# Task statement
Transcribe all of the records word for word, but omit the pictures.

# Records for the exercise
┄┄┄┄┄┄┄┄┄┄┄┄┄┄┄┄┄┄┄┄
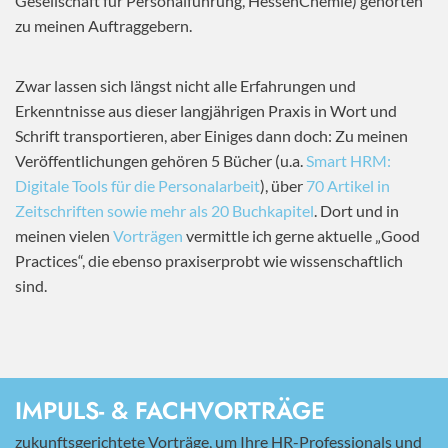
Gesellschaft für Personalführung, HessenChemie) gehörten
zu meinen Auftraggebern.
Zwar lassen sich längst nicht alle Erfahrungen und
Erkenntnisse aus dieser langjährigen Praxis in Wort und
Schrift transportieren, aber Einiges dann doch: Zu meinen
Veröffentlichungen gehören 5 Bücher (u.a.
Smart HRM:
Digitale Tools für die Personalarbeit
), über
70 Artikel in
Zeitschriften sowie mehr als 20 Buchkapitel
. Dort und in
meinen vielen
Vorträgen
vermittle ich gerne aktuelle „Good
Practices“, die ebenso praxiserprobt wie wissenschaftlich
sind.
IMPULS- & FACHVORTRÄGE
zukunftsgerichtete Vorträge, um Ihre HR-Professionals und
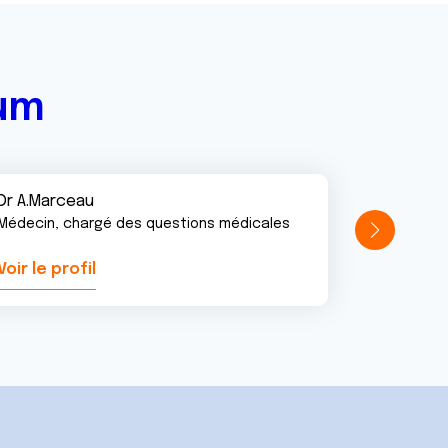
rum
Dr A.Marceau
Médecin, chargé des questions médicales
Voir le profil
Voir le pr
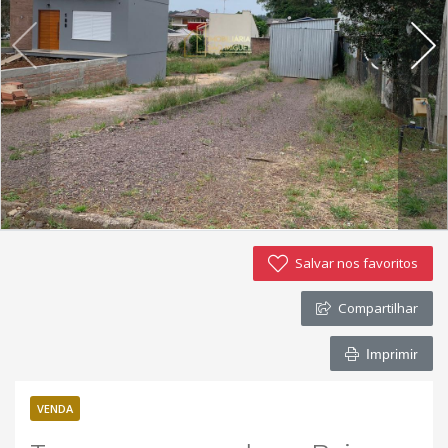
Imóveis favoritos
Contato
Salvar nos favoritos
Compartilhar
Imprimir
VENDA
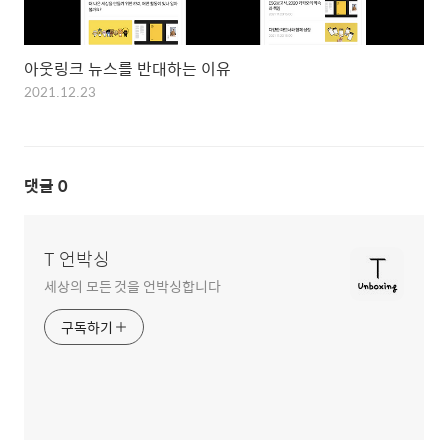
아웃링크 뉴스를 반대하는 이유
2021.12.23
댓글
0
T 언박싱
세상의 모든 것을 언박싱합니다
구독하기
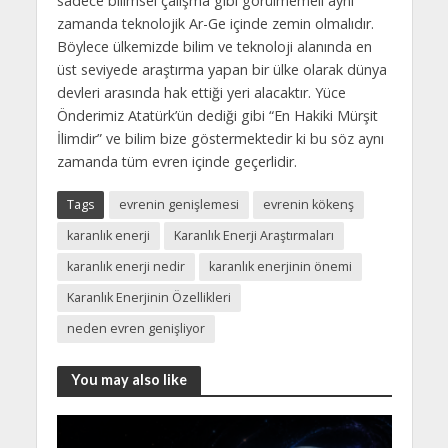
sadece bilimsel çalışma gibi görülmemeli aynı
zamanda teknolojik Ar-Ge içinde zemin olmalıdır.
Böylece ülkemizde bilim ve teknoloji alanında en
üst seviyede araştırma yapan bir ülke olarak dünya
devleri arasında hak ettiği yeri alacaktır. Yüce
Önderimiz Atatürk’ün dediği gibi “En Hakiki Mürşit
İlimdir” ve bilim bize göstermektedir ki bu söz aynı
zamanda tüm evren içinde geçerlidir.
Tags
evrenin genişlemesi
evrenin kökenş
karanlık enerji
Karanlık Enerji Araştırmaları
karanlık enerji nedir
karanlık enerjinin önemi
Karanlık Enerjinin Özellikleri
neden evren genişliyor
You may also like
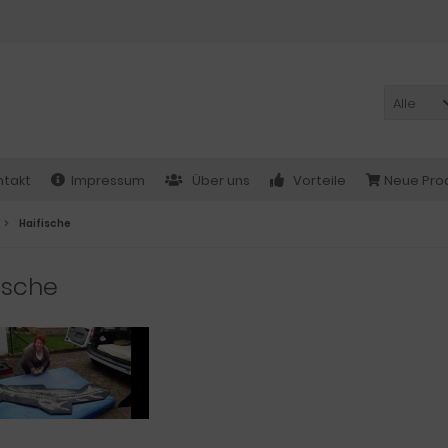
Alle
ntakt
Impressum
Über uns
Vorteile
Neue Pro
Haifische
ische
┄┄┄┄┄┄┄┄┄┄┄┄┄┄┄┄┄┄┄┄
# Result of the exercise
Gesellschaft für Personalführung, HessenChemie) gehörten
zu meinen Auftraggebern.
Zwar lassen sich längst nicht alle Erfahrungen und
Erkenntnisse aus dieser langjährigen Praxis in Wort und
Schrift transportieren, aber Einiges dann doch: Zu meinen
Veröffentlichungen gehören 5 Bücher (u.a.
Smart HRM:
Digitale Tools für die Personalarbeit
), über
70 Artikel in
Zeitschriften sowie mehr als 20 Buchkapitel
. Dort und in
meinen vielen
Vorträgen
vermittle ich gerne aktuelle „Good
Practices“, die ebenso praxiserprobt wie wissenschaftlich
sind.
IMPULS- & FACHVORTRÄGE
zukunftsgerichtete Vorträge, um Ihre HR-Professionals und
rum
Dr A.Marceau
Médecin, chargé des questions médicales
Voir le profil
Voir le pr
Imóveis favoritos
Contato
Salvar nos favoritos
Compartilhar
Imprimir
VENDA
아웃링크 뉴스를 반대하는 이유
2021.12.23
댓글
0
T 언박싱
세상의 모든 것을 언박싱합니다
구독하기
sadece bilimsel çalışma gibi görülmemeli aynı
zamanda teknolojik Ar-Ge içinde zemin olmalıdır.
Böylece ülkemizde bilim ve teknoloji alanında en
üst seviyede araştırma yapan bir ülke olarak dünya
devleri arasında hak ettiği yeri alacaktır. Yüce
Önderimiz Atatürk’ün dediği gibi “En Hakiki Mürşit
İlimdir” ve bilim bize göstermektedir ki bu söz aynı
zamanda tüm evren içinde geçerlidir.
Tags
evrenin genişlemesi
evrenin kökenş
karanlık enerji
Karanlık Enerji Araştırmaları
karanlık enerji nedir
karanlık enerjinin önemi
Karanlık Enerjinin Özellikleri
neden evren genişliyor
You may also like
Alle
ntakt
Impressum
Über uns
Vorteile
Neue Pro
Haifische
ische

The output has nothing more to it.